When direct computation is impractical, inequalities such as Markov’s and Chebyshev’s provide effective upper bounds, enabling insights into the behavior of the RV based on limited statistical information.

Chernoff Bound and#

Chernoff Bound
The Chernoff bound provides a powerful tool for bounding the tail probabilities of a random variable (RV) \( X \) using its moment generating function (MGF).

Theorem: Chernoff Bound#

If \( X \) is a random variable with moment generating function \( M_X(s) = \mathbb{E}[e^{sX}] \), then:

\[ \Pr(X \geq x_0) \leq \min_{s \geq 0} e^{-sx_0} M_X(s). \]

Key Points:

  • This inequality gives an upper bound on the probability that \( X \) exceeds a threshold \( x_0 \).

  • The bound is derived using the properties of the MGF, without requiring the explicit probability density function (PDF) of \( X \).

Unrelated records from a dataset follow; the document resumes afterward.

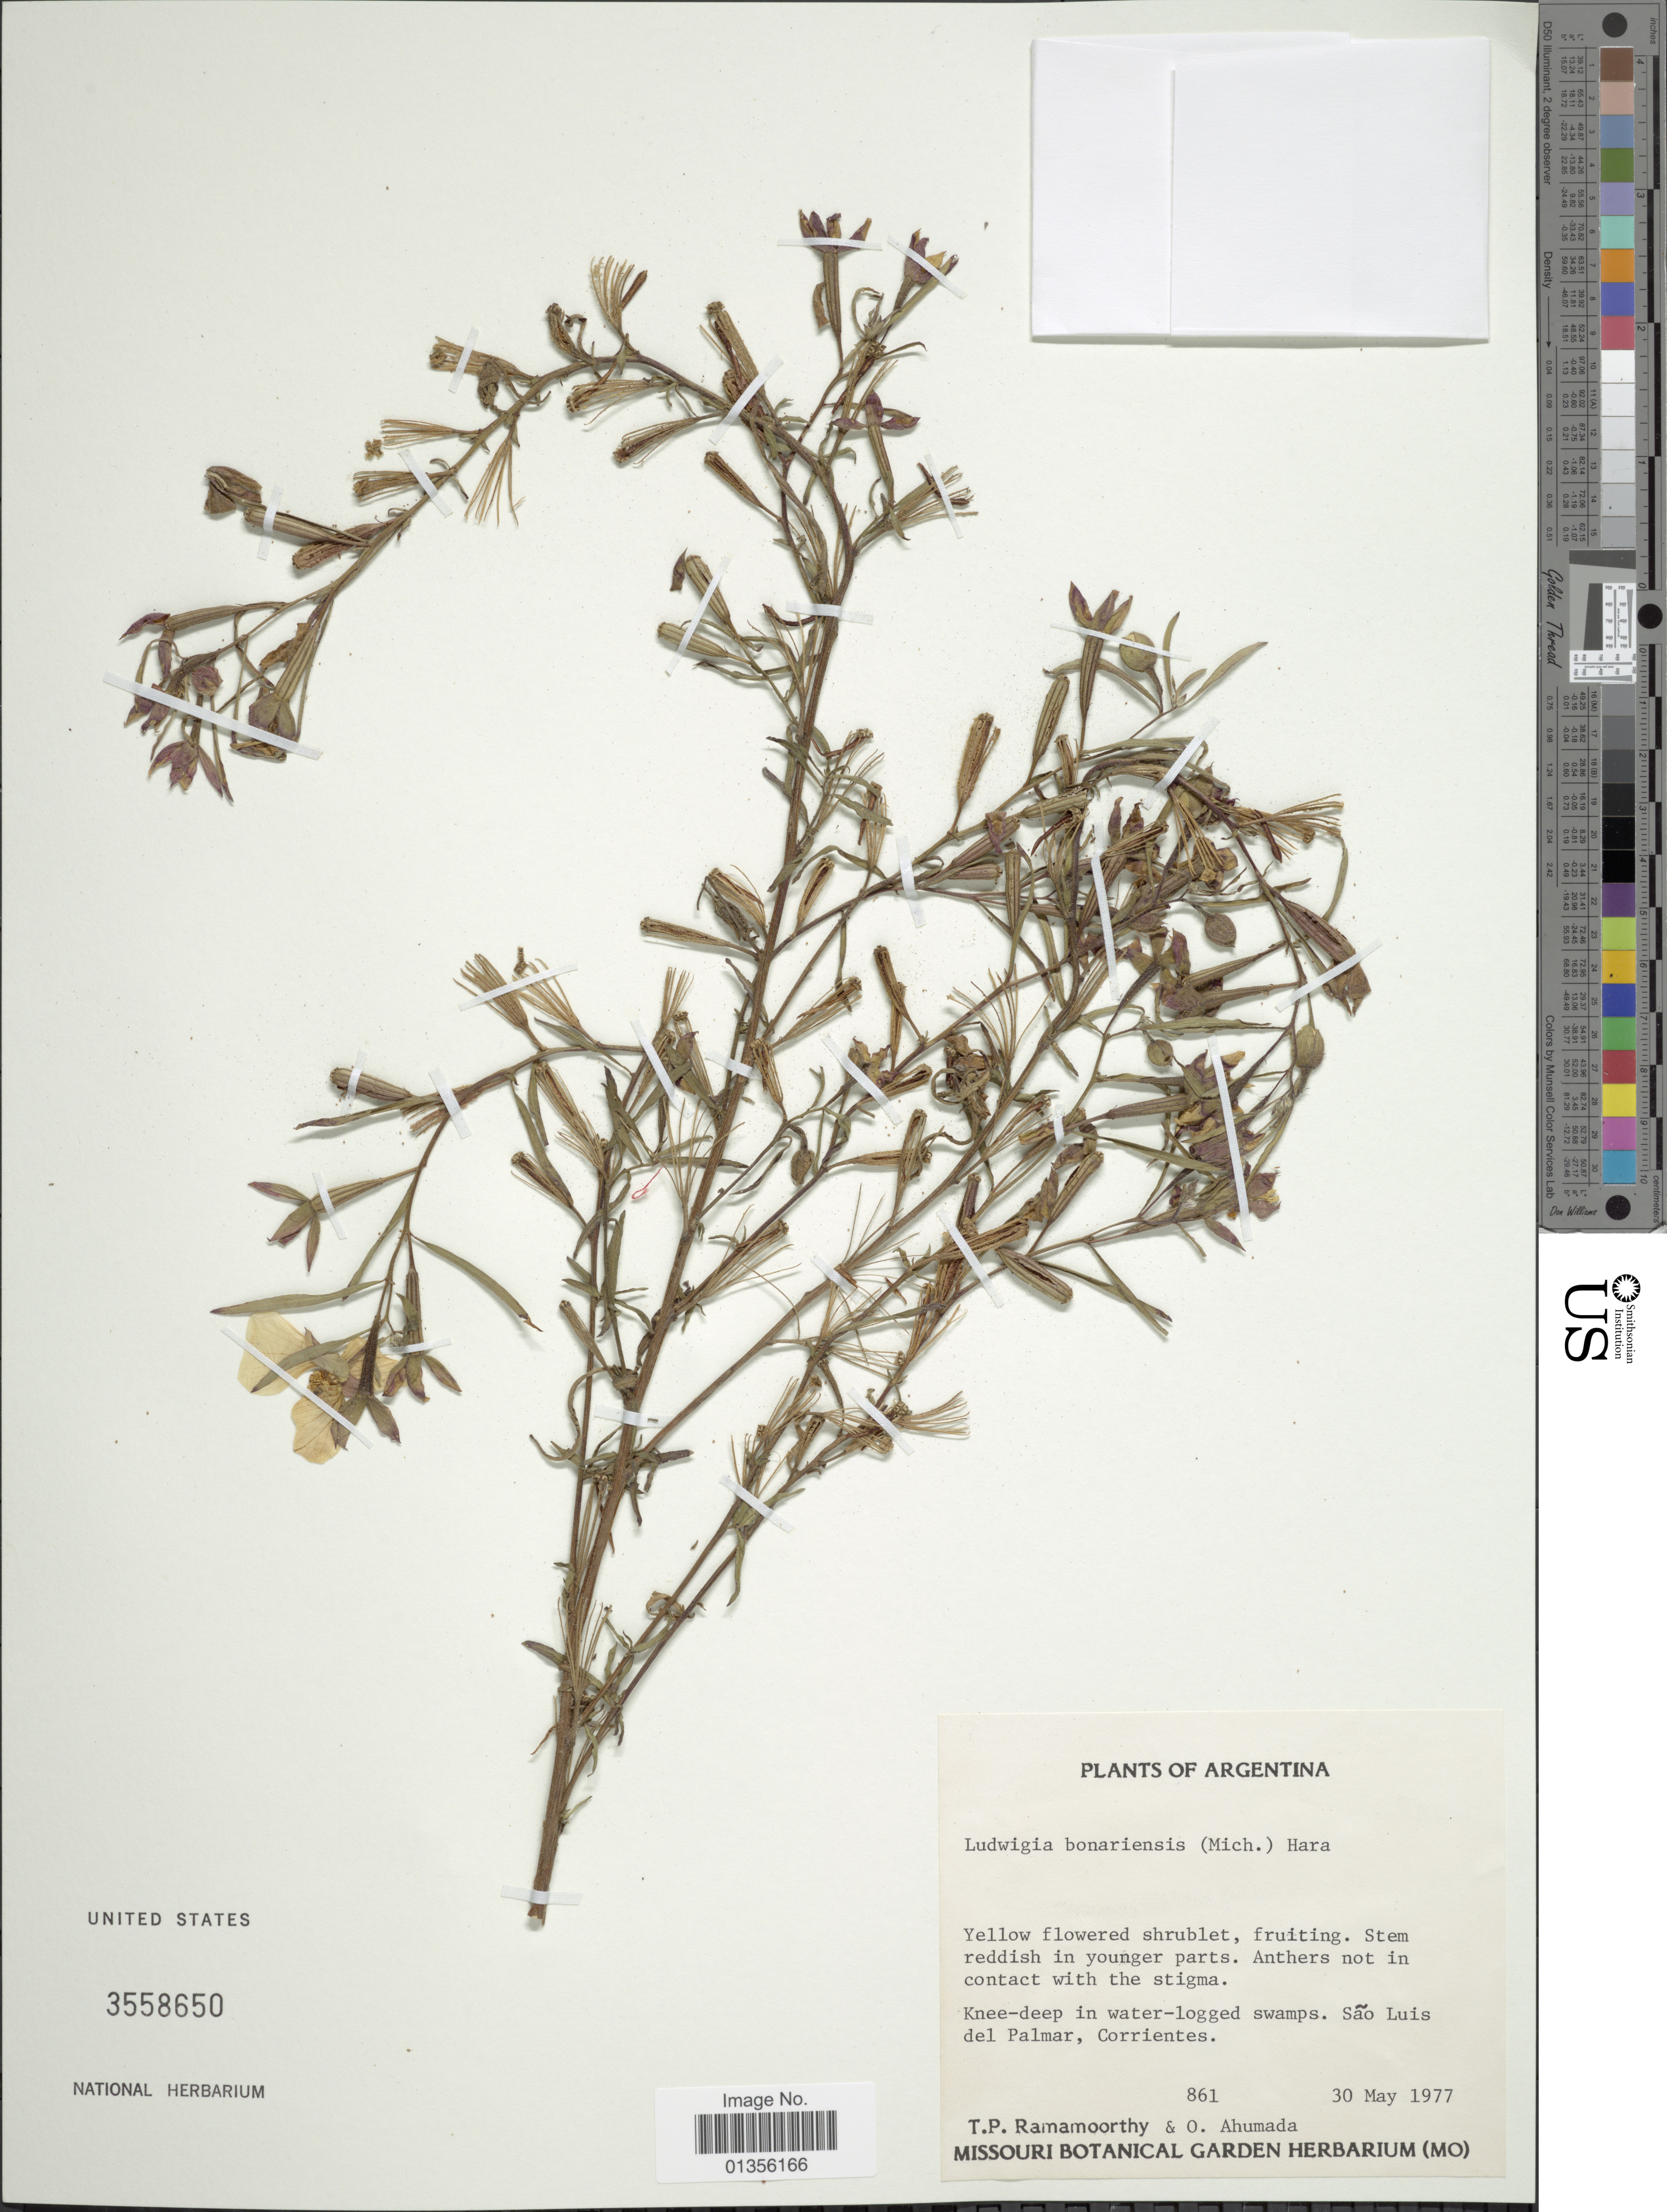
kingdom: Plantae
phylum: Tracheophyta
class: Magnoliopsida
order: Myrtales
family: Onagraceae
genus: Ludwigia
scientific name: Ludwigia bonariensis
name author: (Micheli) H. Hara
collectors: T. P. Ramamoorthy & O. Ahumada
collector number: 861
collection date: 1977-05-30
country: Argentina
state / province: Corrientes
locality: São Luis del Palmar.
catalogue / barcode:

  • The minimization over \( s \geq 0 \) ensures the tightest possible bound.

Precise Tail Probability Expression#

Precise Expression for Tail Probability from the MGF If an exact computation of the tail probability \( \Pr(X \geq x_0) \) is required, it can be obtained directly from the MGF using the following integral representation:

Theorem: Exact Tail Probability from MGF#

For a random variable \( X \) with moment generating function \( M_X(u) \), the exact tail probability \( \Pr(X \geq x_0) \) is given by:

\[ \Pr(X \geq x_0) = \frac{1}{2\pi j} \int_{c-j\infty}^{c+j\infty} \frac{M_X(u)}{u} e^{-ux_0} \, du, \]

where:

  • \( c \) is chosen such that the contour of integration lies in the region of convergence of the MGF:

    • To the right of the origin (\( \Re(u) > 0 \)).

    • To the left of all singularities of \( M_X(u) \) in the right half-plane.

Comparison and Applications

  1. Chernoff Bound:

    • Provides a computationally simpler upper bound for tail probabilities.

    • Useful when the MGF is known and minimization over \( s \geq 0 \) is computationally feasible.

    • Less precise but faster to compute.

  2. Exact Tail Probability:

    • Offers a precise value for \( \Pr(X \geq x_0) \).

    • Requires evaluation of a complex integral along a vertical contour in the complex plane, which may be computationally intensive.